[DATA SHOWN]

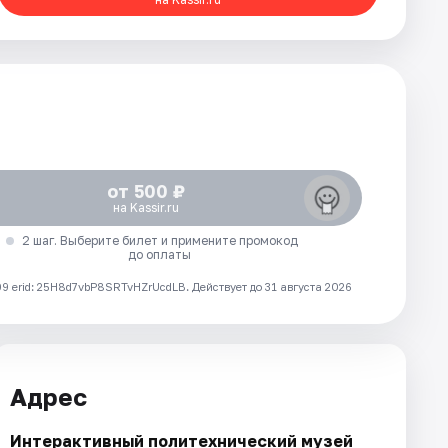
от 500 ₽
на Kassir.ru
2 шаг. Выберите билет и примените промокод
до оплаты
 erid: 25H8d7vbP8SRTvHZrUcdLB.
Действует до 31 августа 2026
Адрес
Интерактивный политехнический музей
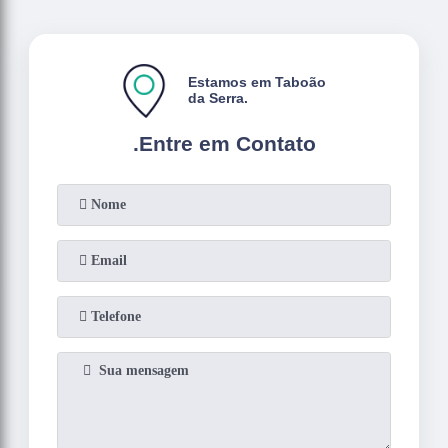
Estamos em Taboão
da Serra.
.
Entre em Contato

[TASK DIRECTIONS] Your copy should hold each line above exactly and no pictures at all.

[YOUR SOLUTION]
от 500 ₽
на Kassir.ru
2 шаг. Выберите билет и примените промокод
до оплаты
 erid: 25H8d7vbP8SRTvHZrUcdLB.
Действует до 31 августа 2026
Адрес
Интерактивный политехнический музей
Estamos em Taboão
da Serra.
.
Entre em Contato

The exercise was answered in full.